(Task to carry out): Based on the listing below, report how many lines contain the word "space". Nothing but the number, please.

___ Excerpted records

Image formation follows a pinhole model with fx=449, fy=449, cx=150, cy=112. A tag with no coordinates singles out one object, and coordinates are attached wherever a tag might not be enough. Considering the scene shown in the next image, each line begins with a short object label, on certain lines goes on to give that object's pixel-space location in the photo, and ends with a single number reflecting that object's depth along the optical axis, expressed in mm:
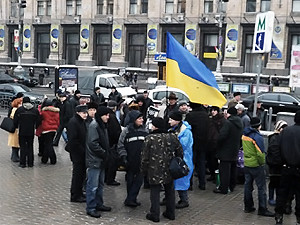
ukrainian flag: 9297
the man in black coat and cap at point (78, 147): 8430
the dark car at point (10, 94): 24047
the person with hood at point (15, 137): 11844
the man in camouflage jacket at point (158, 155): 7406
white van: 28234
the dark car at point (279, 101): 22519
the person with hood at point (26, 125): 11000
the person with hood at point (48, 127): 11625
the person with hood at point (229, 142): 9273
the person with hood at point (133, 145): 8109
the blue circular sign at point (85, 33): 47906
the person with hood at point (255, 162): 8039
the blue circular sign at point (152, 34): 44047
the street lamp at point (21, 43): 36569
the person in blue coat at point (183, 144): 8156
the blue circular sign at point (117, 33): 46000
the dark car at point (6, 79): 35128
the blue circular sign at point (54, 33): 49969
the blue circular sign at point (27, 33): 52219
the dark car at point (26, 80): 42031
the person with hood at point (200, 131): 9477
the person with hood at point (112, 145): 8961
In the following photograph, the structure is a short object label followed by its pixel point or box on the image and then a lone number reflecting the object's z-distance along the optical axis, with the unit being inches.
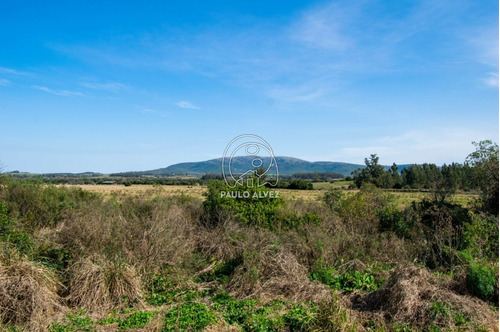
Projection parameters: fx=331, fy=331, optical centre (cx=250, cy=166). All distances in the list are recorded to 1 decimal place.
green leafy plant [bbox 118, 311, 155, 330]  206.2
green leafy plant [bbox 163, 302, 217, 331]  201.9
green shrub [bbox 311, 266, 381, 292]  281.3
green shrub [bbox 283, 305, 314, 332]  201.8
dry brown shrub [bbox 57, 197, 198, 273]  289.0
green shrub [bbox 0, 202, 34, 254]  277.7
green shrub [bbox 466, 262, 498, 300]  237.5
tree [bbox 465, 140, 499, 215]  463.9
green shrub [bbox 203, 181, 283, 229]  455.8
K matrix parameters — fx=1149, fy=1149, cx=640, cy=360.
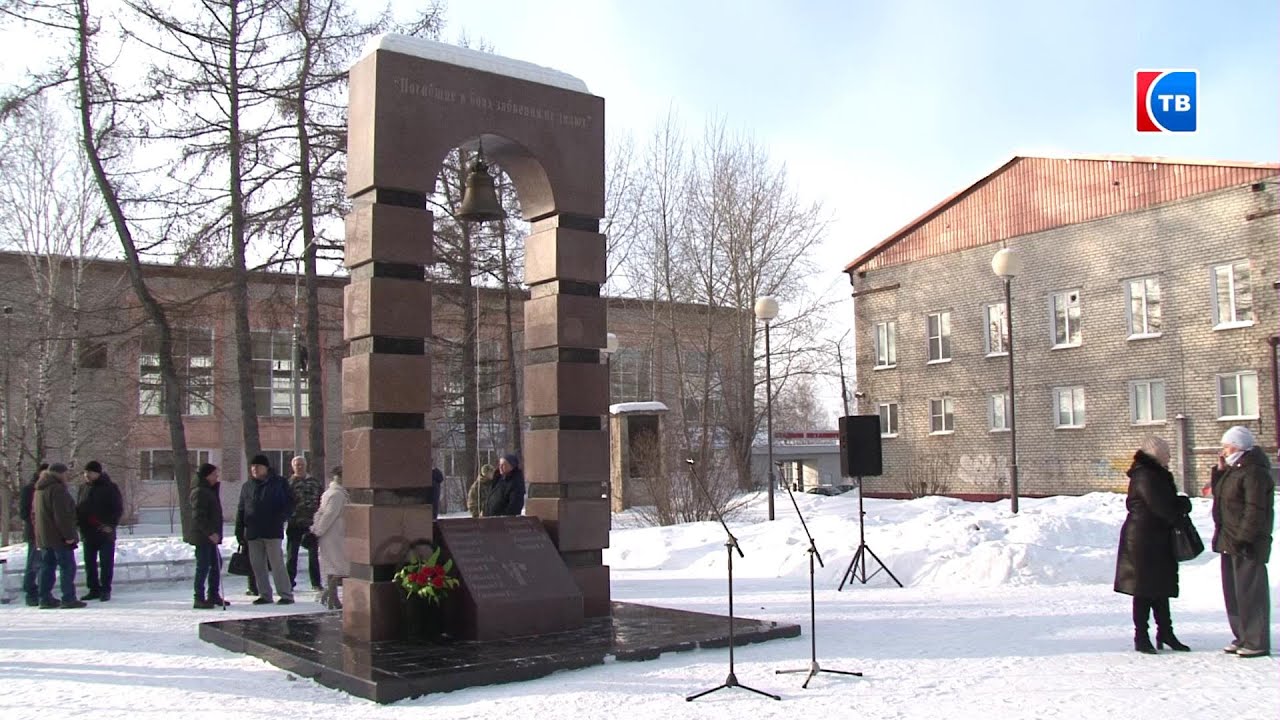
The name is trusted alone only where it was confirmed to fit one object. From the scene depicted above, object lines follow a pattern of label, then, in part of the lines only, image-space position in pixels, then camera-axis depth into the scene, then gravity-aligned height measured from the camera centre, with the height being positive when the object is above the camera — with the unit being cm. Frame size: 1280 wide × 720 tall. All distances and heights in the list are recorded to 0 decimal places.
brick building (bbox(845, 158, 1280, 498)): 2830 +321
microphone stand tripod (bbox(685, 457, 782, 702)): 734 -157
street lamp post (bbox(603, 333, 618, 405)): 2341 +215
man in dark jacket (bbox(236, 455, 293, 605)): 1317 -80
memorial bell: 1089 +236
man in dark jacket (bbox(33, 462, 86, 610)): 1337 -90
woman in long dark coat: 890 -84
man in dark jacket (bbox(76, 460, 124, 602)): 1415 -83
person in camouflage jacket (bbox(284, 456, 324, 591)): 1428 -76
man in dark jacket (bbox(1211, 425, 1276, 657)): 855 -75
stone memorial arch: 1016 +147
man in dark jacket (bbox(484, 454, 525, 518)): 1462 -55
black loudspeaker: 1462 -7
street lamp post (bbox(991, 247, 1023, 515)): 1972 +293
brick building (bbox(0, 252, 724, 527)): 2564 +249
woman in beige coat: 1198 -83
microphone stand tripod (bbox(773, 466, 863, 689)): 793 -159
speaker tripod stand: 1401 -153
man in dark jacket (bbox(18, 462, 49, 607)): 1387 -131
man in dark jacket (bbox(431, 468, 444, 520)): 1646 -43
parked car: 4698 -201
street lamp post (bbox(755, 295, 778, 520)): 2167 +253
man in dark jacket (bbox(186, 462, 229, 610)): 1304 -95
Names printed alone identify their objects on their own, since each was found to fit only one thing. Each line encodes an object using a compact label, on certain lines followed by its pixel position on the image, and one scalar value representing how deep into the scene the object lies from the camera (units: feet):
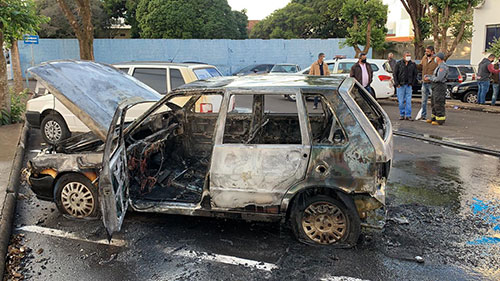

______

(Task response): 2